When he awoke late the next morning, he had not a hangover but a clarity of vision as sharp as a diamond lodged in the center of a skull. He understood with full force the error he had made, with his little city on the table, with his lack of drive, with his life. He saw with bright white light that his entire existence had been leading up to a single moment, that he’d very nearly blinked and missed it, the way we often do in our lives, droning along in what’s ordinary and familiar, missing the moment at hand even when everything in the universe is pointing the way toward sight. He saw that his superficial efforts with refuse were the key, that decay itself was the giver of life, the secret of the universe, the place from which all stars collapse and all systems tower and all logic gets born and then falls.
He’d simply mistaken the act for the thing itself.
He stared at the darkening, shrivel-skinned arm. He poured himself another cocktail and drank. Still coughing, he headed back to his city, thinking of all the death it takes for life to flourish.

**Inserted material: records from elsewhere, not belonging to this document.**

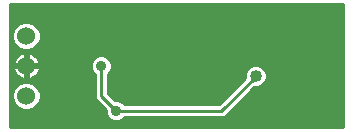
<source format=gbl>
G75*
G70*
%OFA0B0*%
%FSLAX24Y24*%
%IPPOS*%
%LPD*%
%AMOC8*
5,1,8,0,0,1.08239X$1,22.5*
%
%ADD10C,0.0600*%
%ADD11C,0.0100*%
%ADD12C,0.0360*%
%ADD13C,0.0400*%
D10*
X001494Y002004D03*
X001494Y003004D03*
X001494Y004004D03*
D11*
X000944Y005050D02*
X000944Y000954D01*
X012044Y000954D01*
X012044Y005054D01*
X000944Y005050D01*
X000944Y005037D02*
X012044Y005037D01*
X012044Y004938D02*
X000944Y004938D01*
X000944Y004840D02*
X012044Y004840D01*
X012044Y004741D02*
X000944Y004741D01*
X000944Y004643D02*
X012044Y004643D01*
X012044Y004544D02*
X000944Y004544D01*
X000944Y004446D02*
X001332Y004446D01*
X001400Y004474D02*
X001228Y004402D01*
X001095Y004270D01*
X001024Y004097D01*
X001024Y003910D01*
X001095Y003738D01*
X001228Y003605D01*
X001400Y003534D01*
X001587Y003534D01*
X001760Y003605D01*
X001892Y003738D01*
X001964Y003910D01*
X001964Y004097D01*
X001892Y004270D01*
X001760Y004402D01*
X001587Y004474D01*
X001400Y004474D01*
X001656Y004446D02*
X012044Y004446D01*
X012044Y004347D02*
X001815Y004347D01*
X001901Y004249D02*
X012044Y004249D01*
X012044Y004150D02*
X001942Y004150D01*
X001964Y004051D02*
X012044Y004051D01*
X012044Y003953D02*
X001964Y003953D01*
X001941Y003854D02*
X012044Y003854D01*
X012044Y003756D02*
X001900Y003756D01*
X001812Y003657D02*
X012044Y003657D01*
X012044Y003559D02*
X001647Y003559D01*
X001599Y003443D02*
X001544Y003452D01*
X001544Y003054D01*
X001941Y003054D01*
X001933Y003109D01*
X001911Y003177D01*
X001879Y003240D01*
X001837Y003297D01*
X001787Y003347D01*
X001730Y003389D01*
X001667Y003421D01*
X001599Y003443D01*
X001444Y003452D02*
X001388Y003443D01*
X001321Y003421D01*
X001258Y003389D01*
X001201Y003347D01*
X001151Y003297D01*
X001109Y003240D01*
X001077Y003177D01*
X001055Y003109D01*
X001046Y003054D01*
X001444Y003054D01*
X001444Y003452D01*
X001444Y003362D02*
X001544Y003362D01*
X001544Y003263D02*
X001444Y003263D01*
X001444Y003165D02*
X001544Y003165D01*
X001544Y003066D02*
X001444Y003066D01*
X001444Y003054D02*
X001544Y003054D01*
X001544Y002954D01*
X001941Y002954D01*
X001933Y002899D01*
X001911Y002831D01*
X001879Y002768D01*
X001837Y002711D01*
X001787Y002661D01*
X001730Y002619D01*
X001667Y002587D01*
X001599Y002565D01*
X001544Y002556D01*
X001544Y002954D01*
X001444Y002954D01*
X001444Y002556D01*
X001388Y002565D01*
X001321Y002587D01*
X001258Y002619D01*
X001201Y002661D01*
X001151Y002711D01*
X001109Y002768D01*
X001077Y002831D01*
X001055Y002899D01*
X001046Y002954D01*
X001444Y002954D01*
X001444Y003054D01*
X001444Y002968D02*
X000944Y002968D01*
X000944Y002869D02*
X001065Y002869D01*
X001108Y002770D02*
X000944Y002770D01*
X000944Y002672D02*
X001189Y002672D01*
X001363Y002573D02*
X000944Y002573D01*
X000944Y002475D02*
X003774Y002475D01*
X003774Y002573D02*
X001625Y002573D01*
X001544Y002573D02*
X001444Y002573D01*
X001444Y002672D02*
X001544Y002672D01*
X001544Y002770D02*
X001444Y002770D01*
X001444Y002869D02*
X001544Y002869D01*
X001544Y002968D02*
X003644Y002968D01*
X003644Y002934D02*
X003697Y002806D01*
X003774Y002729D01*
X003774Y002095D01*
X003774Y001913D01*
X004144Y001543D01*
X004144Y001434D01*
X004197Y001306D01*
X004296Y001207D01*
X004424Y001154D01*
X004563Y001154D01*
X004692Y001207D01*
X004769Y001284D01*
X008085Y001284D01*
X008214Y001413D01*
X009095Y002294D01*
X009207Y002294D01*
X009343Y002350D01*
X009447Y002454D01*
X009504Y002590D01*
X009504Y002738D01*
X009447Y002874D01*
X009343Y002978D01*
X009207Y003034D01*
X009060Y003034D01*
X008924Y002978D01*
X008820Y002874D01*
X008764Y002738D01*
X008764Y002590D01*
X008765Y002587D01*
X007903Y001724D01*
X004769Y001724D01*
X004692Y001801D01*
X004563Y001854D01*
X004455Y001854D01*
X004214Y002095D01*
X004214Y002729D01*
X004291Y002806D01*
X004344Y002934D01*
X004344Y003074D01*
X004291Y003202D01*
X004192Y003301D01*
X004063Y003354D01*
X003924Y003354D01*
X003796Y003301D01*
X003697Y003202D01*
X003644Y003074D01*
X003644Y002934D01*
X003671Y002869D02*
X001923Y002869D01*
X001880Y002770D02*
X003732Y002770D01*
X003774Y002672D02*
X001798Y002672D01*
X001760Y002402D02*
X001587Y002474D01*
X001400Y002474D01*
X001228Y002402D01*
X001095Y002270D01*
X001024Y002097D01*
X001024Y001910D01*
X001095Y001738D01*
X001228Y001605D01*
X001400Y001534D01*
X001587Y001534D01*
X001760Y001605D01*
X001892Y001738D01*
X001964Y001910D01*
X001964Y002097D01*
X001892Y002270D01*
X001760Y002402D01*
X001786Y002376D02*
X003774Y002376D01*
X003774Y002278D02*
X001885Y002278D01*
X001930Y002179D02*
X003774Y002179D01*
X003774Y002081D02*
X001964Y002081D01*
X001964Y001982D02*
X003774Y001982D01*
X003803Y001884D02*
X001953Y001884D01*
X001912Y001785D02*
X003902Y001785D01*
X004000Y001686D02*
X001841Y001686D01*
X001718Y001588D02*
X004099Y001588D01*
X004144Y001489D02*
X000944Y001489D01*
X000944Y001391D02*
X004162Y001391D01*
X004211Y001292D02*
X000944Y001292D01*
X000944Y001194D02*
X004328Y001194D01*
X004660Y001194D02*
X012044Y001194D01*
X012044Y001292D02*
X008093Y001292D01*
X008192Y001391D02*
X012044Y001391D01*
X012044Y001489D02*
X008290Y001489D01*
X008389Y001588D02*
X012044Y001588D01*
X012044Y001686D02*
X008487Y001686D01*
X008586Y001785D02*
X012044Y001785D01*
X012044Y001884D02*
X008685Y001884D01*
X008783Y001982D02*
X012044Y001982D01*
X012044Y002081D02*
X008882Y002081D01*
X008980Y002179D02*
X012044Y002179D01*
X012044Y002278D02*
X009079Y002278D01*
X009369Y002376D02*
X012044Y002376D01*
X012044Y002475D02*
X009456Y002475D01*
X009497Y002573D02*
X012044Y002573D01*
X012044Y002672D02*
X009504Y002672D01*
X009490Y002770D02*
X012044Y002770D01*
X012044Y002869D02*
X009449Y002869D01*
X009353Y002968D02*
X012044Y002968D01*
X012044Y003066D02*
X004344Y003066D01*
X004344Y002968D02*
X008914Y002968D01*
X008818Y002869D02*
X004317Y002869D01*
X004255Y002770D02*
X008778Y002770D01*
X008764Y002672D02*
X004214Y002672D01*
X004214Y002573D02*
X008752Y002573D01*
X008654Y002475D02*
X004214Y002475D01*
X004214Y002376D02*
X008555Y002376D01*
X008457Y002278D02*
X004214Y002278D01*
X004214Y002179D02*
X008358Y002179D01*
X008259Y002081D02*
X004228Y002081D01*
X004327Y001982D02*
X008161Y001982D01*
X008062Y001884D02*
X004425Y001884D01*
X004708Y001785D02*
X007964Y001785D01*
X007994Y001504D02*
X004494Y001504D01*
X003994Y002004D01*
X003994Y003004D01*
X004306Y003165D02*
X012044Y003165D01*
X012044Y003263D02*
X004230Y003263D01*
X003758Y003263D02*
X001862Y003263D01*
X001767Y003362D02*
X012044Y003362D01*
X012044Y003460D02*
X000944Y003460D01*
X000944Y003362D02*
X001221Y003362D01*
X001126Y003263D02*
X000944Y003263D01*
X000944Y003165D02*
X001073Y003165D01*
X001048Y003066D02*
X000944Y003066D01*
X001915Y003165D02*
X003682Y003165D01*
X003644Y003066D02*
X001940Y003066D01*
X001340Y003559D02*
X000944Y003559D01*
X000944Y003657D02*
X001176Y003657D01*
X001088Y003756D02*
X000944Y003756D01*
X000944Y003854D02*
X001047Y003854D01*
X001024Y003953D02*
X000944Y003953D01*
X000944Y004051D02*
X001024Y004051D01*
X001046Y004150D02*
X000944Y004150D01*
X000944Y004249D02*
X001086Y004249D01*
X001172Y004347D02*
X000944Y004347D01*
X000944Y002376D02*
X001201Y002376D01*
X001103Y002278D02*
X000944Y002278D01*
X000944Y002179D02*
X001058Y002179D01*
X001024Y002081D02*
X000944Y002081D01*
X000944Y001982D02*
X001024Y001982D01*
X001035Y001884D02*
X000944Y001884D01*
X000944Y001785D02*
X001076Y001785D01*
X001147Y001686D02*
X000944Y001686D01*
X000944Y001588D02*
X001270Y001588D01*
X000944Y001095D02*
X012044Y001095D01*
X012044Y000997D02*
X000944Y000997D01*
X007994Y001504D02*
X009134Y002644D01*
X009134Y002664D01*
D12*
X006994Y003004D03*
X004994Y003004D03*
X003994Y003004D03*
X004494Y001504D03*
D13*
X009134Y002664D03*
M02*

</source>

He laid himself down on the dining room table alongside the new city, his arm next to the dead one, and thought of all the teenagers in the Destination Sky Planetarium, seething and coupling, and he cradled the arm, slightly blue and stiff, in the crux of his own, and he closed his eyes to the world and readied himself, not for sleep but for alchemy—for the shifting of molecules, the transmutation from solid to another form, from metal to gold, or liquid, or the speed of light itself.